The Mystique Of Luna Park Sydney

The Mystique Of Luna Park Sydney

By Eruna Ichinomiya
Spirit News
September 19, 2074

Luna Park Sydney (originally Luna Park Milsons Point, also known as Sydney's Luna Park) is an amusement park located in Sydney, New South Wales, Australia. Luna Park is located at Milsons Point, on the northern shore of Sydney Harbour.

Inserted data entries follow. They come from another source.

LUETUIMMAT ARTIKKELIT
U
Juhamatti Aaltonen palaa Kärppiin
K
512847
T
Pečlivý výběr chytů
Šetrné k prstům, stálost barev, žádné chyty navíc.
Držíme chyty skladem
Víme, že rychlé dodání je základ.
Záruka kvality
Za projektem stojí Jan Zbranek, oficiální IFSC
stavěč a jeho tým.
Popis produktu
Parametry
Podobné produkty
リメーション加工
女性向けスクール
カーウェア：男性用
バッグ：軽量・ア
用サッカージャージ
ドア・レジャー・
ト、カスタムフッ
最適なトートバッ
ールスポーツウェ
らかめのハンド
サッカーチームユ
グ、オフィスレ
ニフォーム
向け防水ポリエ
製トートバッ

The park was constructed at the foot of the Sydney Harbour Bridge during 1935, and ran for nine-month seasons until 1972, when it was opened year-round. Luna Park was closed in mid-1979, immediately following the Ghost Train fire, which killed six children and one adult. Most of the park was demolished, and a new amusement park was constructed; this originally operated under the name of Harbourside Amusement Park before resuming the Luna Park name. The park was closed again in 1988 as an independent engineering inspection determined that several rides needed urgent repair. The owners failed to repair and reopen the park before a New South Wales government deadline, and ownership was passed to a new body. Reopening in 1995, Luna Park closed again after thirteen months because of the Big Dipper rollercoaster: noise pollution complaints from residents on the clifftop above the park caused the ride's operating hours to be heavily restricted, and the resultant drop in attendance made the park unprofitable. After another redevelopment, Luna Park reopened in 2004 and has continued operating since.

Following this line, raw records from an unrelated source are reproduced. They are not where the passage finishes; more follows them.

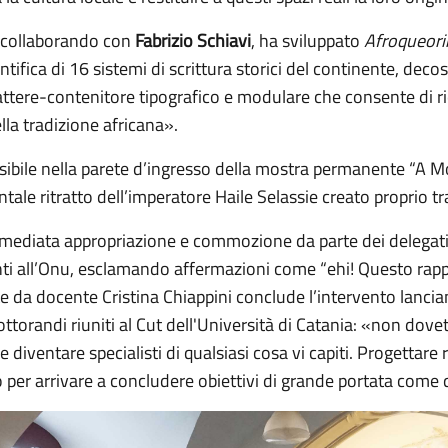
, collaborando con
Fabrizio Schiavi
, ha sviluppato
Afroqueor
ifica di 16 sistemi di scrittura storici del continente, deco
rattere-contenitore tipografico e modulare che consente di ri
ella tradizione africana».
visibile nella parete d’ingresso della mostra permanente “A 
le ritratto dell’imperatore Haile Selassie creato proprio t
mediata appropriazione e commozione da parte dei delegati 
nti all’Onu, esclamando affermazioni come “ehi! Questo rapp
e da docente Cristina Chiappini conclude l’intervento lanci
torandi riuniti al Cut dell'Università di Catania: «non dovete
iventare specialisti di qualsiasi cosa vi capiti. Progettare 
 per arrivare a concludere obiettivi di grande portata come 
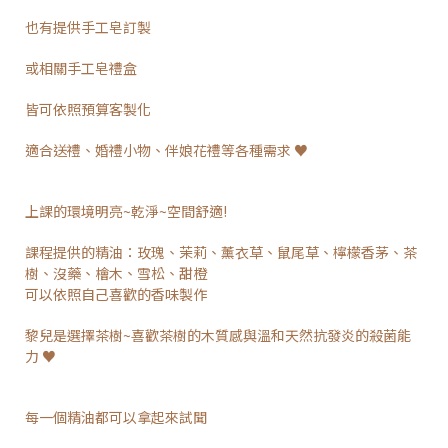
也有提供手工皂訂製
或相關手工皂禮盒
皆可依照預算客製化
適合送禮、婚禮小物、伴娘花禮等各種需求 ♥
上課的環境明亮~乾淨~空間舒適!
課程提供的精油：玫瑰、茉莉、薰衣草、鼠尾草、檸檬香茅、茶
樹、沒藥、檜木、雪松、甜橙
可以依照自己喜歡的香味製作
黎兒是選擇茶樹~喜歡茶樹的木質感與溫和天然抗發炎的殺菌能
力 ♥
每一個精油都可以拿起來試聞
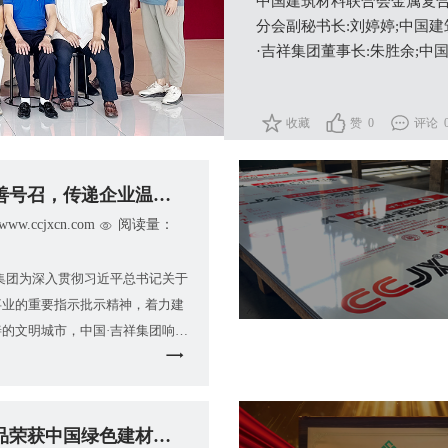
中国建筑材料联合会金属复合
分会副秘书长:刘婷婷;中国
·吉祥集团董事长:朱胜余;中国
收藏
赞 0
评论 
善号召，传递企业温暖 —— 中国
w.ccjxcn.com
阅读量：
祥集团为深入贯彻习近平总书记关于
事业的重要指示批示精神，着力建
善的文明城市，中国·吉祥集团响应
大报告号召，积极参与公益慈善
品荣获中国绿色建材认证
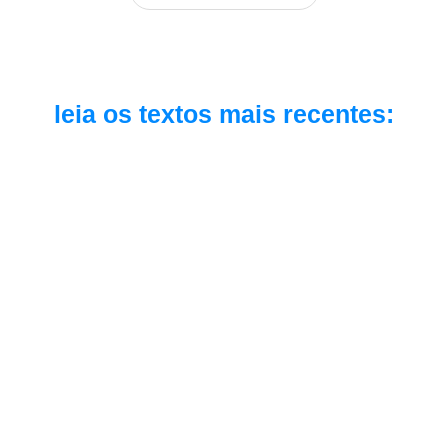
leia os textos mais recentes:
Inteligência Artificial
291: como as pessoas estão realmente 
usando IA em 2026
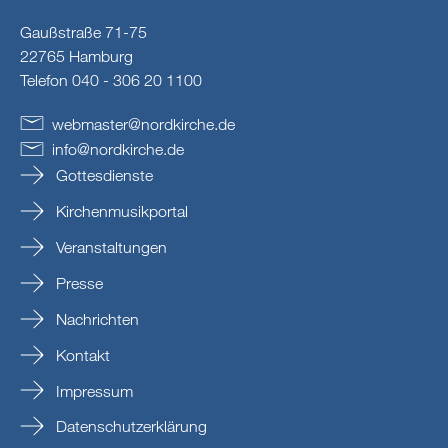
Gaußstraße 71-75
22765 Hamburg
Telefon 040 - 306 20 1100
webmaster
@
nordkirche
.
de
info
@
nordkirche
.
de
Gottesdienste
Kirchenmusikportal
Veranstaltungen
Presse
Nachrichten
Kontakt
Impressum
Datenschutzerklärung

Luna Park is one of two amusement parks in the world that are protected by government legislation; several of the buildings on the site are also listed on the Register of the National Estate and the NSW State Heritage Register. The park has been utilised as a filming location for several movies and television shows.

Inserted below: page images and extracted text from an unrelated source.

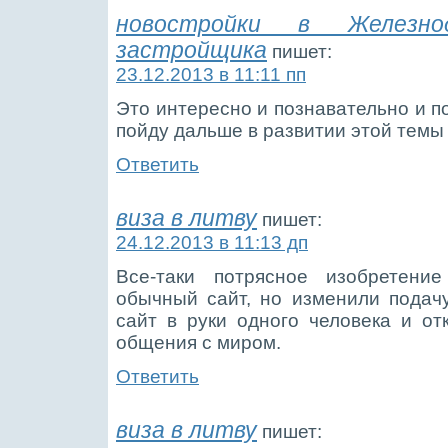
новостройки в Железн
застройщика
пишет:
23.12.2013 в 11:11 пп
Это интересно и познавательно и п
пойду дальше в развитии этой темы
Ответить
виза в литву
пишет:
24.12.2013 в 11:13 дп
Все-таки потрясное изобретени
обычный сайт, но изменили подач
сайт в руки одного человека и о
общения с миром.
Ответить
виза в литву
пишет:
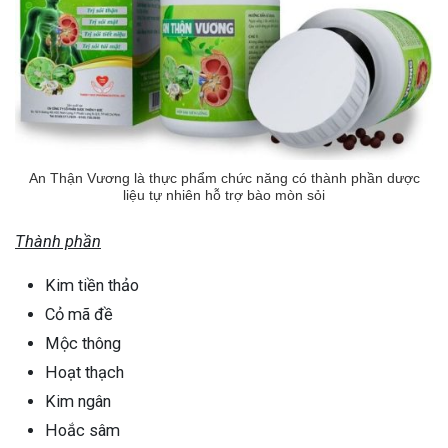
An Thận Vương là thực phẩm chức năng có thành phần dược
liệu tự nhiên hỗ trợ bào mòn sỏi
Thành phần
Kim tiền thảo
Cỏ mã đề
Mộc thông
Hoạt thạch
Kim ngân
Hoắc sâm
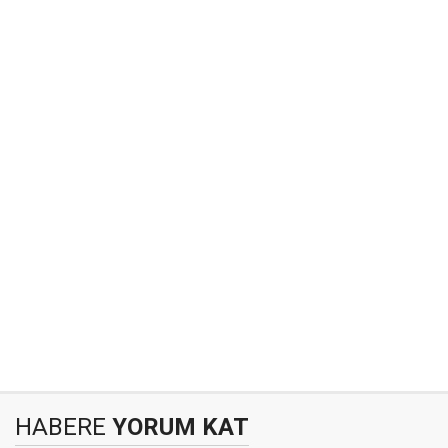
HABERE
YORUM KAT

Luna Park Sydney has been used as a filming location for sections of several works of film and television. In 1959, the entire park was used for Leslie Norman's film adaptation of Summer of the Seventeenth Doll, based on the play by Ray Lawler. Also, during this decade, sequences were filmed for the Six O'Clock Rock and Skippy the Bush Kangaroo television series.

In 1976, television soap opera Number 96 had the characters Dorrie and Herb Evans (Pat McDonald and Ron Shand), Flo Patterson (Bunney Brooke) and "Junior" Winthrop (Curt Jansen), visit the park, including scenes of them in Coney Island, eating fairy floss, and riding on the Big Dipper and the Topsy-Turvy House.This footage has been preserved in Number 96: And They Said It Would Not Last, a bonus feature on the DVD release of the feature film version of the show, Number 96: 2 Disc Collector's Edition.

Following the 1996 closure of the park, Luna Park (in particular the Big Dipper) was used for a section of Our Lips Are Sealed starring Mary-Kate and Ashley Olsen. The 'memory sequences' in Farscape episode "Infinite Possibilities Part I: Daedalus Demands", material for the two-part '100th episode' of JAG, "Boomerang", and scenes for the Bollywood film Dil Chahta Hai were filmed at points between the 1996 closure and the 2001 removal of the Big Dipper. During this time, the documentary Spirits of the Carnival - The Quest for Fun was filmed about the history of amusement parks named 'Luna Park' in general, and Luna Park Sydney specifically. Following Luna Park's reopening in 2004, material was filmed in the park's Rotor for the 2006 film Candy. Luna Park was also featured in a few episodes for the Australian TV series Dance Academy.